Een case-beschrijving bij een Engelse Setter toont dat genezing dan wel goed mogelijk is: “De behandeling werd uitgevoerd met behulp van systemische antihistaminica, corticosteroïden, antibiotica, vitamine C en dexpanthenol en de patiënt werd weer gezond. “  Overigens, zijn er enrstige ademhalingsmoeilijkheden kan intubatie noodzakelijk zijn in de acute fase. De aangeraden behandeling wat uitgebreider is lokaal corticosteroïden injecteren (tong), dit moet onder verdoving gebeuren. Als een dier tekenen vertoont van anafylactische shock subcutane injecties van epinefrine of adrenaline of zelfs endotraqueal (als een dier is geïntubeerd). Antihistaminica kunnen samen met corticosteroiden worden gebruikt. Gastro-intestinale beschermers moeten worden gebruikt wanneer corticosteroïden worden toegepast. Allemaal dierenarts-behandelmethodes dus.
Op het platteland is het raadzaam om te letten op waar je met je hond naartoe gaat. Bij dennenbomen is het gebruikelijk om de cocons naar beneden te zien hangen. Vermijd in de lente (in Zuid Europa) en vroege zomer (meer noordelijke streken) gebieden met "besmette" dennenbomen.
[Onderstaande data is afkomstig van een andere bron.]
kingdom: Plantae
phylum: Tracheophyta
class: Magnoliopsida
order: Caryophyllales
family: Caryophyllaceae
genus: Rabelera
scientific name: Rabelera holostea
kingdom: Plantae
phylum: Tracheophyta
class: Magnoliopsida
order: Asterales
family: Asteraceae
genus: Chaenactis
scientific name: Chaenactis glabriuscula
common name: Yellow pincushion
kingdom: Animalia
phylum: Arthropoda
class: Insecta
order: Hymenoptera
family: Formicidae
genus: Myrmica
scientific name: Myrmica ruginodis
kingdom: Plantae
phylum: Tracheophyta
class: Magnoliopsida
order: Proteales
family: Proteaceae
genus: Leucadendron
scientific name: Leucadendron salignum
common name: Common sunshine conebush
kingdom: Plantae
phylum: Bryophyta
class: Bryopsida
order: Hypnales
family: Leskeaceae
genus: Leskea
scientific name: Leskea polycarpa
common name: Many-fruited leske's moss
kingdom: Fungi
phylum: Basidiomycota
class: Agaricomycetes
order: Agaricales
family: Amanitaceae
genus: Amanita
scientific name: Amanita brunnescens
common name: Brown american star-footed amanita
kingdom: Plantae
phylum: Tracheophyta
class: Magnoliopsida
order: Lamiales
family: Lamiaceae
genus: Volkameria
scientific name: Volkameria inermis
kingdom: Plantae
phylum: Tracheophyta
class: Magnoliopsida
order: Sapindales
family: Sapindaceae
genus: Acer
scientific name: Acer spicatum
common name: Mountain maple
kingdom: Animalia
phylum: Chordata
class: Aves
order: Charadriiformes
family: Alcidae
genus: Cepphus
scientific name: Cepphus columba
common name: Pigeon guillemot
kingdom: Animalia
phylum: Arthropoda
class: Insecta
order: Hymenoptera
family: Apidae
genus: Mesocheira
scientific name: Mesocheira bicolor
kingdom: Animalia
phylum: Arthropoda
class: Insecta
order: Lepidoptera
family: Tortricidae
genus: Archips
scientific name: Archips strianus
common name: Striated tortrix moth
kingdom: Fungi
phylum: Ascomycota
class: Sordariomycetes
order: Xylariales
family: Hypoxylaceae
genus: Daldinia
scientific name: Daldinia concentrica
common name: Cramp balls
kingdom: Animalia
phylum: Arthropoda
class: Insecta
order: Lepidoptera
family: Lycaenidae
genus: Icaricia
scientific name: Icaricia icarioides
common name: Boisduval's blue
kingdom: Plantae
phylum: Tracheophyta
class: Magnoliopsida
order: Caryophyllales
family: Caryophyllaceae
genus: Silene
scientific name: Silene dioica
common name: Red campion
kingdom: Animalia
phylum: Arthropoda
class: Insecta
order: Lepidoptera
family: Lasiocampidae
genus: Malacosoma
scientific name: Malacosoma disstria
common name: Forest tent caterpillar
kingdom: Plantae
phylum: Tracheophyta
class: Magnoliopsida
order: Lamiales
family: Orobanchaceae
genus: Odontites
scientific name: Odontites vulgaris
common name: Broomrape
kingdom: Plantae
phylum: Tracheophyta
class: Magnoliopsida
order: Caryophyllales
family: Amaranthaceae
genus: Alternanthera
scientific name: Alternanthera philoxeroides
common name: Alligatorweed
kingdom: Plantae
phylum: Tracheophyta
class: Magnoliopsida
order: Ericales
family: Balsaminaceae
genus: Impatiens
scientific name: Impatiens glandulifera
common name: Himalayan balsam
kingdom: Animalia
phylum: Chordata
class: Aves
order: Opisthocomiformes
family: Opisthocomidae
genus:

Als je niet zeker bent, geef je hond dan een muilkorf -zo bevelen mensen aan-  zodat hij het gif niet in zijn mond krijgt. Overigens, kattenliefhebbers hoeven niet bang te zijn. Katten lijken een inherente angst voor de larven te hebben en het is vrij ongebruikelijk dat een kat vergiftigd wordt. Dit jaar lijkt er een toename te zijn in het aantal larven, mogelijk als gevolg van de harde wind van afgelopen winter, die de larven effectief van boom tot boom verspreidt.

In Nederland en Belgie zijn de Dennenprocessierupsen nog niet waargenomen, maar ze lijken “voor de deur” te staan. Drie jaar terug werd de rups op de Frans-Belgische grens gezien. Voor wie in Frankrijk, Spanje en Italië de bossen ingaat met de hond, de dennenprocessierups is daar regelmatig voorkomend. Dus pas op. De rups komt overigens bijna alleen voor in gebieden met veel dennen- of sparrenbomen. Wie in loofbossen loopt, moet zich meer zorgen maken over de eikenprocessierups, of nog andere soorten rupsen die ook brandharen hebben.